Our Calypso Judges Must be Tired
As a former president of the Dominica Calypso Association (DCA) and one who has performed, composed and has judged calypso at the highest level here and in Trinidad, I have deep respect and appreciation for the unpaid work that judges do. So, I trust readers will find some merit in this week's column so that we can be on our guard just before the Calypso Finals event is staged. Note that this article is written and submitted long before the Semis but I requested it be published after so as to avoid influencing the judging.
On the issue of the quality of judging so far in the 2013 Calypso season, one Calypso fan hinted to me that the judges must have been paid off because it would seem that songs which put the government in questionable light were eliminated quickly and expeditiously. Therefore "Illegal Calypso King" was unfortunately axed at the eliminations; so too was "Ca eat Concrete" by the Lugars, a critique of the mode of development espoused by the ruling party, and though "Violence" is a social commentary probably the line that "Mister Peep, Peep" about a minister who seems oblivious to violence and keeps on merrily blowing his horns as he passes through a certain village, seems to have irked the powers that be.
Well, I could have easily fallen for those comments because they seem plausible; it is clear that the three compositions I mentioned and those who executed them were treated with a level of disregard. And if calypso is a people's art form, then, according to Sparrow "a million French men cannot be wrong". Firstly, this disregard is meted out to perennial and dedicated calypso writers like me who spend time and expend creative energies to create not just words but appropriate melodies for various artists for well over three decades.
While, for instance, I respect the boldness and novelty of "Rum and de Party", it is a song, I submit, that most of our established writers and composers could create during intermission time at the Quarters, so simplistic was the lyrical content and commonality of the melody.
Not only this, the presenter made significant errors but some people claimed poetic license and cunningly advanced, that being drunk was part of the presentation and of course you would expect a drunk man to forget his lines or mess up his timing. But how many lines are allowed to be forgotten or omitted in this exercise without being punished?

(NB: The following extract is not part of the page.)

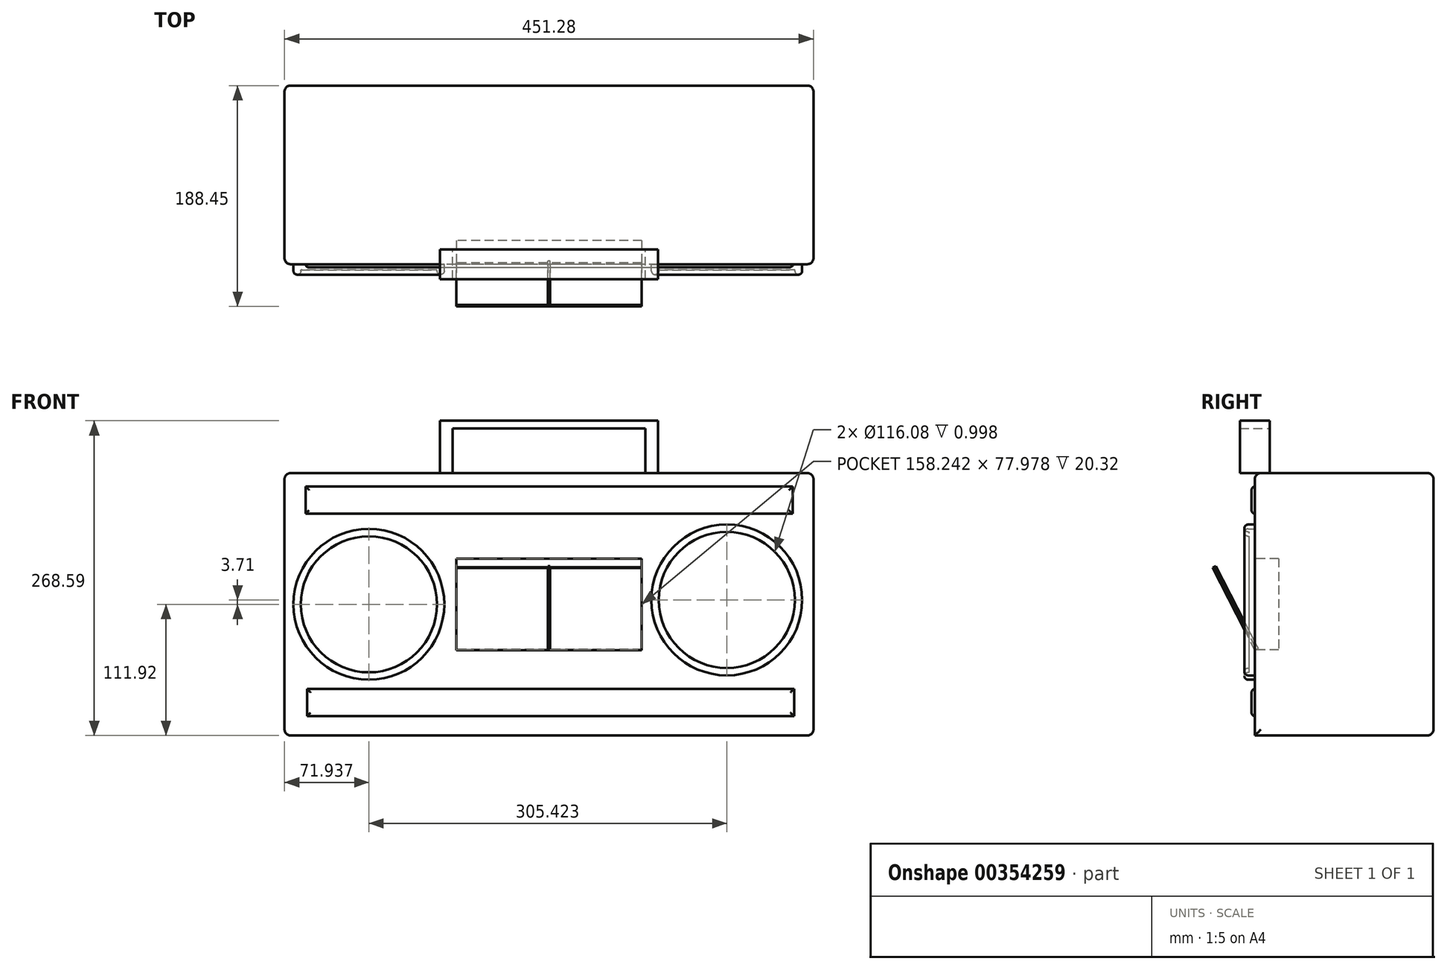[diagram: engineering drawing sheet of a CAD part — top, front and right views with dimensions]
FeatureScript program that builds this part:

There were others who sang flat that night, and they were still "bailed" and given semi-final status while Lugars perished as some searched desperately to find a flaw to justify his omission.
"He was shouting…screaming," a few stated. But, surprisingly, only five points can be removed, according to the score sheet under rendition, with respect to these occurrences. So what about the regurgitated melody of Shakey's "Debar pou Debar"?
You mean this evaded all the judges as well as analysts on Q 95 who were apparently busy trying to force an unjustified claim that 'Violence" failed violently to hit a note. Well, if that's the yardstick for failing to advance, the beloved and prolific King NC would have never won a crown. You mean this song and its execution was so horrible that it could not find a place at number 20 to go into a semis? Can Chris B, with his "Violence" composition be accused of the same? For God sake, he was flawless on the night. Or was he misjudged because he blundered at the Stardom Tent.
I was one of the scores of persons who advised this artist just before going on stage to keep his composure, concentrate on delivery and not showmanship, and I am proud, as he should be, that he did. What about those who year after year, recycle lyrics and melodies and use tired clichés of patriotism and love of country?
Some judges, it would appear, come with preconceived judgments because they feel that certain calypsonians must be in, and then put in a couple more to make up the squad. Judging 66 calypsonians at the Eliminations is ridiculous and errors can possibly be overlooked, but not from the Quarters upward. These callous judgments are dangerous and show that the judges do not respect writers for their wittiness and artistry, the ability to use figurative language and metaphors and symbolism to evoke imagery, to cast aspersions, to make one reflect, cause introspection, create laughter, tears and evoke societal change.
If good compositions are continually put aside for personalities and popularities, our high standards of Calypsos created by Pat, Tim, Man Himself, NC, Tronada, Ras Kelly, PJ, Pelam and others will be quickly replaced by to mere jump and wave and the true essence of the art form will be lost because would-be- writers will come on stream by the droves to pen or chant sub-standard lyrics.
I don't totally blame the judges because some are certainly under pressure; others simply do not have what it takes but more likely they are tired. Imagine you are judging the same crop of calypsonians two or three times a season for the past 10 to 20 years undoubtedly you will have a certain mindset tailored by expectations and you will tend to be very lenient on the veteran as opposed to someone new.